Back in 1953, scientists James Watson and Francis Crick figured out that the DNA molecule was composed of millions of little paired chemical connections called nucleotides. The nucleotides were like rungs of a ladder that held together two vastly long strands of phosphate-sugar.
But the ladder of DNA (deoxyribonucleic acid) is not straight and rigid like you would think of a ladder. It's a twisty, floppy thing that spirals ever onward as it develops. It's a kind of spiral staircase upon which life has ascended from one phase to another over the last few millions or billions of years.
As the DNA double-helix molecule evolves, it keeps flopping over on itself, like a pile of spaghetti, because that's the only thing it can do in its confined little nucleus world.
But I'm not here to tell you about a can of worms or a pile of spaghetti. What fascinates me at this moment is the article I just read in The Scientist magazine by Dr.Anna Maria Pyle.

Dr. Pyle wrote about RNA in the September issue. RNA is a complex molecule similar to DNA. It's only half as wide, so to speak, being a single strand instead of double. It lollygags around the nucleus and unzips DNA down the middle, to assist the DNA in its replication and its mutagenic experiments . So thanks to RNA, life goes on, and it keeps changing as it goes.
Or at least that's my understanding of it so far. Of course the whole dam thing is much more complicated than that. Like I said, it's a can of worms, or a pile of spaghetti.
Dr. Pyle, though, along with other chemists, microbiologists and God-knows-what-all-ists across the world, are conducting work beneath their electron microscopes to unravel those piles of nucleic material and make some sense of their workings. I say "make some sense," meaning that they seek to explain the intricate processes of life that take place within the genomes. The DNAs and RNAs already make sense, being endowed as they are by their creator with certain inalienable characteristics, among them life, liberty, and the pursuit of chromosomes.

Her September report expands our understanding of how RNA (ribonucleic acid) folds, and how it serves as a scaffold and facilitator in the cell environment. Dr. Pyle writes: "...there is a time in the life of every cell when even the most important RNA has to be refolded, disassembled or recycled so that something new can happen."

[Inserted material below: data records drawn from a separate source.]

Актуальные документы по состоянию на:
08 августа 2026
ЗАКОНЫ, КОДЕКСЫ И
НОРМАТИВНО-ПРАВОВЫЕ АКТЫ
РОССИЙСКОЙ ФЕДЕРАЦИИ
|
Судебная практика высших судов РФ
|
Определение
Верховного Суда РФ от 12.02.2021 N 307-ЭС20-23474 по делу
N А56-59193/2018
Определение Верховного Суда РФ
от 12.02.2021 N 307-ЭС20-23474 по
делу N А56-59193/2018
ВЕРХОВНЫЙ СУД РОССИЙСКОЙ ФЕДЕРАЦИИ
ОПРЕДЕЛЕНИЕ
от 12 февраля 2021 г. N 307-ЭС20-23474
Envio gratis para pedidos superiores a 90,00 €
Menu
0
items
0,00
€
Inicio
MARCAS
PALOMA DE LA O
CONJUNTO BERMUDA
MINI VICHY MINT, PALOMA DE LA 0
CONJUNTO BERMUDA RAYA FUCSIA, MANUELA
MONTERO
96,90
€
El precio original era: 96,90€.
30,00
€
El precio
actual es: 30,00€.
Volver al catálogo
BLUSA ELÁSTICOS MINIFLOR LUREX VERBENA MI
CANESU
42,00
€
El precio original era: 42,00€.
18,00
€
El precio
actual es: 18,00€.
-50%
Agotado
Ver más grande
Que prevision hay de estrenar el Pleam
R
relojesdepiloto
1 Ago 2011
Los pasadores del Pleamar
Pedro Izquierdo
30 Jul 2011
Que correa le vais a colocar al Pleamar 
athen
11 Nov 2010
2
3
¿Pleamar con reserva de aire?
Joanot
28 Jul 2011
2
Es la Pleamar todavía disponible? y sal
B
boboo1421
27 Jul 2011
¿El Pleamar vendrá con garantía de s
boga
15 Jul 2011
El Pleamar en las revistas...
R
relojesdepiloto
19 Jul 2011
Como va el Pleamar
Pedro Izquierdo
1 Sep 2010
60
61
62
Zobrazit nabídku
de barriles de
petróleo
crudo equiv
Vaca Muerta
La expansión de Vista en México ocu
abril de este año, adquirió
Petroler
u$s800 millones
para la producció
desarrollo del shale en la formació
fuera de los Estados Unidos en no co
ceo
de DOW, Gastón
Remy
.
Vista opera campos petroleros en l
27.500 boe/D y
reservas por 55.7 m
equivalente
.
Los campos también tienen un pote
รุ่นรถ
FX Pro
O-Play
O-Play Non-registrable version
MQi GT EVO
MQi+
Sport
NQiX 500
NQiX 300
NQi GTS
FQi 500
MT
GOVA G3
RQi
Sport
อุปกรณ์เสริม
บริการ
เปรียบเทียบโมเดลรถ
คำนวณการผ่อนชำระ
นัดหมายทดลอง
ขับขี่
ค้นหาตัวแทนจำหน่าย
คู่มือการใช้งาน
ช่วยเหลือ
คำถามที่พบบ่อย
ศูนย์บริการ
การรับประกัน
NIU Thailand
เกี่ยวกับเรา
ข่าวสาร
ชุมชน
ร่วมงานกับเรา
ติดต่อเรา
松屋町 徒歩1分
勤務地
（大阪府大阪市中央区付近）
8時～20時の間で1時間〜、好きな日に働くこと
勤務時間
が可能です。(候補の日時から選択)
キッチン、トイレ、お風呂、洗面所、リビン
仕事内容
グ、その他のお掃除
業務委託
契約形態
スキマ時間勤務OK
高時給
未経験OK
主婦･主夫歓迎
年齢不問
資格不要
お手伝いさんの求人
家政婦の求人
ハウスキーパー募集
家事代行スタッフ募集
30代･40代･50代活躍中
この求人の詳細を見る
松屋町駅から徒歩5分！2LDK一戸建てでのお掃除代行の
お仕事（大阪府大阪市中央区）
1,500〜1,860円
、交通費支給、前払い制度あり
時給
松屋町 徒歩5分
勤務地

So, its somewhat like human politics. In the microcosm and the microcosm, pretty much the same thing is going on everywhere.
But I digress. Getting back to the nuclear heart of the matter, Watson and Crick had discovered that DNA strands were held together by paired nucleotides, those rungs of the ladder I mentioned earlier. What scientists are finding now is that there are other ways (besides the G,A,T, and C ladder-rung links) that the DNAs and RNAs can hook up in new combinations; they can connect by crossings with the long vertical (sugar-phosphate) strands as well.

Dr. Pyle writes in her September report about "genetic elements that jump around, copying and inserting themselves into new genomic locations and new hosts. Through this process, they bring new genes with them, or they chop up long genes into multiple pieces that can be used in various combinations, potentially leading to great diversity of expressed protein types..."

A very expressive chain of events, is this thing we call Life.

In other news, I have been wondering for a while now about the so-called "junk DNA" that constitutes most of our human genome. Its all the genetic material that they haven't figured out yet what it does. Although Dr. Anna Maria Pyle does not mention junk DNA, she does make this curious statement at the end of her article:

"We now know from the human genome project and from studies of the "transcriptome" that the vast majority of our DNA does not encode proteins at all; rather, it encodes RNA. RNA is far more important in biology than any of us imagined even five years ago."

I thought so too.
I have fictionalized, and personified, some of these adventurous RNA expeditions in my new novel, Glass Chimera, a story that includes a subnucleic tale about Cap'n Dean Gene and his crew of amino-angling sailors aboard the HMS RuNAbout. In my episode, Cap'n Dean takes on a cocky new recruit named Henry Globin, as they're cruising around inside the antagonist's (a guy named Mick) body. Imagine that.